Until now a bloody 15-month-old revolt against Syrian President Bashar al-Assad had barely touched Mazraat al-Qubeir, whose residents had taken little part in the uprising.
On Wednesday, the conflict came to them.
Army tanks surrounded and shelled the hamlet in the afternoon before rolling in, joined by pro-Assad shabbiha toughs on foot, armed with knives, guns and clubs.
"After the army fired on one area, security forces and shabbiha would go inside the houses. I heard gunshots inside three houses, then I saw them come out and burn them," the witness said.
"Most of the time I couldn't hear anything over the artillery fire ... By 8 p.m., they were finished."
Reuters could not immediately substantiate the man's story, but it chimed with several accounts by opposition activists who said they had talked to survivors of the attack.
United Nations monitors, who verified a massacre in which 108 people were killed in Houla on May 25, are investigating.
Their commander said his men had been turned away by troops at checkpoints and civilians on Thursday and U.N. chief Ban Ki-moon said the monitors had even come under small-arms fire.
A pro-government Syrian television station said the U.N. monitors had eventually reached the village.
Ban described events there as "unspeakable barbarity".
Activists say at least 78 people were killed, most of them from one extended Sunni Muslim family living in a score of farm houses on the flat fertile land northwest of the city of Hama.
Rising sectarian tensions have sometimes led to bloodshed between rebellious Sunnis and minority Alawites who belong to the same Shi'ite Muslim offshoot as Assad himself.
Syrian authorities denied reports of the killings, which resembled accounts of the Houla massacre, saying security forces had confronted "terrorists" who killed nine women and children.
"PEACEFUL VILLAGERS"
Some activists said anti-Assad insurgents had been operating in areas near the village, home to about 150 people, who may have been targeted in revenge or as collective punishment.
But most said Mazraat al-Qubeir had never joined the revolt against four decades of Assad family rule. The hamlet lies about 20 miles northwest of Hama, where forces loyal to Assad's father crushed armed Islamist uprising 30 years ago, killing many thousands of people and razing whole districts.
"They were peaceful Syrians, neither with the regime nor against it," said one activist, who called himself Abu Ghazi. He named 54 people killed, all but a dozen of them from the al-Yateem family. Three were listed as three years old or younger.
The witness, who claimed he was a Yateem family member, said he had spoken to his brother on a cellphone as gunmen rampaged through the town.
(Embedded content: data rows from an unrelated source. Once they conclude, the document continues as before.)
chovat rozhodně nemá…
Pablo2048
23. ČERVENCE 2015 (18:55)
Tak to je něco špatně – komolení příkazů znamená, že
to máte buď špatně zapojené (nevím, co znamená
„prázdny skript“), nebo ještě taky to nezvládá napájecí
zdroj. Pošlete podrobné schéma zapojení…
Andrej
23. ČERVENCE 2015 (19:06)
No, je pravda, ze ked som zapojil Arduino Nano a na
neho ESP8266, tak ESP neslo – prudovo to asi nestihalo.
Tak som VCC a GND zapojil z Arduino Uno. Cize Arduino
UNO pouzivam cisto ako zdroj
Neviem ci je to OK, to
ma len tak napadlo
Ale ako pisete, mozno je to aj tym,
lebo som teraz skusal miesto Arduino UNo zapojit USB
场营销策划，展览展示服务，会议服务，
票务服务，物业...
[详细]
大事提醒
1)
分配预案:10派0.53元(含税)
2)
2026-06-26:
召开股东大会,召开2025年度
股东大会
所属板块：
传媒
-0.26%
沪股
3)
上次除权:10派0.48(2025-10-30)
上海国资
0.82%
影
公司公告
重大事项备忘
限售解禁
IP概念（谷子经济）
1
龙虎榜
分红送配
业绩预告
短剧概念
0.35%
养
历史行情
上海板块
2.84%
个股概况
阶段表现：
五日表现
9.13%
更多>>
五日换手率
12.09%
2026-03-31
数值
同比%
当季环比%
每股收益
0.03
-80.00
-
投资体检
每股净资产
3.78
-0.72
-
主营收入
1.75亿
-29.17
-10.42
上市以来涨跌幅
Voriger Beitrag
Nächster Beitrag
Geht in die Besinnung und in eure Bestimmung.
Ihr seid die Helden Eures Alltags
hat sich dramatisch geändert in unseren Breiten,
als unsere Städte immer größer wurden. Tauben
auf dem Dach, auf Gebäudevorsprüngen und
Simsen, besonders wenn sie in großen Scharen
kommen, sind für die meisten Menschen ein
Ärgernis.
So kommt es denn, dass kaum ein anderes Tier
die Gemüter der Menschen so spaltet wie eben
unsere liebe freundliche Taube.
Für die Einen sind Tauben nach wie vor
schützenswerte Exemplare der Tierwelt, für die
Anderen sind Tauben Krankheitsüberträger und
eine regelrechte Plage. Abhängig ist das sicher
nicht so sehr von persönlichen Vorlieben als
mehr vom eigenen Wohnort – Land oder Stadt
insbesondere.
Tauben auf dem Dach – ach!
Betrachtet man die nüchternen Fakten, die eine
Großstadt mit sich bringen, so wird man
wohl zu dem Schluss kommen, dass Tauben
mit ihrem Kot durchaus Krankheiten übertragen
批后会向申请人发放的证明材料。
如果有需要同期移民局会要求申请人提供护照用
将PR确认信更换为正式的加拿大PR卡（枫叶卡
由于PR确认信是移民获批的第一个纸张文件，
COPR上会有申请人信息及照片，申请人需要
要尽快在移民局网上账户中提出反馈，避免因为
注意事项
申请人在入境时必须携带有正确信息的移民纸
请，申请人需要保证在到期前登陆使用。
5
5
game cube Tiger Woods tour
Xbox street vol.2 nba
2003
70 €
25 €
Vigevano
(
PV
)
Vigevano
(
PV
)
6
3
"The last conversation we had, I told him I saw the forces coming to our house," he said.
"After the shabbiha and tanks left, the first thing I did was run to my house. It was burned. All seven people from my house were killed. I saw bodies on the stairs, the bathroom and bedroom. They were all burned."
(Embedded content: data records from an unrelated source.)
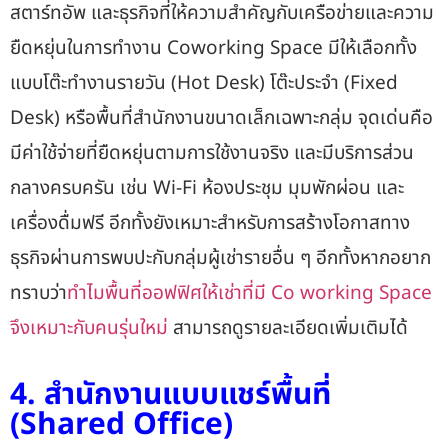
สตาร์ทอัพ และธุรกิจที่ให้ความสำคัญกับเครือข่ายและความ
ยืดหยุ่นในการทำงาน Coworking Space มีให้เลือกทั้ง
แบบโต๊ะทำงานรายวัน (Hot Desk) โต๊ะประจำ (Fixed
Desk) หรือพื้นที่สำนักงานขนาดเล็กเฉพาะกลุ่ม จุดเด่นคือ
มีค่าใช้จ่ายที่ยืดหยุ่นตามการใช้งานจริง และมีบริการส่วน
กลางครบครัน เช่น Wi-Fi ห้องประชุม มุมพักผ่อน และ
เครื่องดื่มฟรี อีกทั้งยังเหมาะสำหรับการสร้างโอกาสทาง
ธุรกิจผ่านการพบปะกับกลุ่มผู้เช่ารายอื่น ๆ อีกทั้งหากอยาก
ทราบว่า
ทำไมพื้นที่ออฟฟิศให้เช่าที่มี Co working Space
จึงเหมาะกับคนรุ่นใหม่
สามารถดูรายละเอียดเพิ่มเติมได้
4. สำนักงานแบบแชร์พื้นที่
(Shared Office)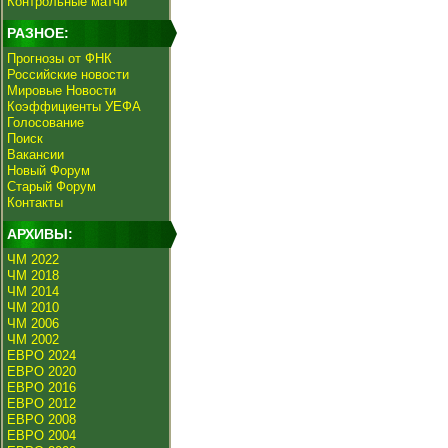
Контрольные матчи
РАЗНОЕ:
Прогнозы от ФНК
Российские новости
Мировые Новости
Коэффициенты УЕФА
Голосование
Поиск
Вакансии
Новый Форум
Старый Форум
Контакты
АРХИВЫ:
ЧМ 2022
ЧМ 2018
ЧМ 2014
ЧМ 2010
ЧМ 2006
ЧМ 2002
ЕВРО 2024
ЕВРО 2020
ЕВРО 2016
ЕВРО 2012
ЕВРО 2008
ЕВРО 2004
One activist said Alawites living nearby were responsible.
"Many young men from the Alawite villages around al-Qabeer have died fighting for Assad against the rebels," said Manhal Abu Bakr. "They wanted revenge, and so they took it out on the nearest Sunni village."
BODIES IN BLANKETS
Some 24 victims have yet to be identified, Abu Ghazi said, some because their corpses were so badly burnt. He said many other bodies were dragged away to a nearby Alawite village.
Video footage released on Thursday showed the bodies of at least a dozen women and children, wrapped in colorful blankets and white burial shrouds, packed with frozen water bottles for want of a morgue or any other refrigeration.
Activists said they included a grandmother, her daughter and five grand-children killed in Mazraat al-Qubeir. Charred remains, possibly human body parts, were also visible.
"These are the children of the Mazraat al-Qubeir massacre... Look, you Arabs and Muslims - is this a terrorist?" asked the cameraman, focusing on one of the dead infants.
The killings came less than two weeks after the massacre in Houla, in which children accounted for nearly half the dead.
Assad has denounced the "abominable" Houla killings, saying it was inconceivable that Syrian soldiers could have done them.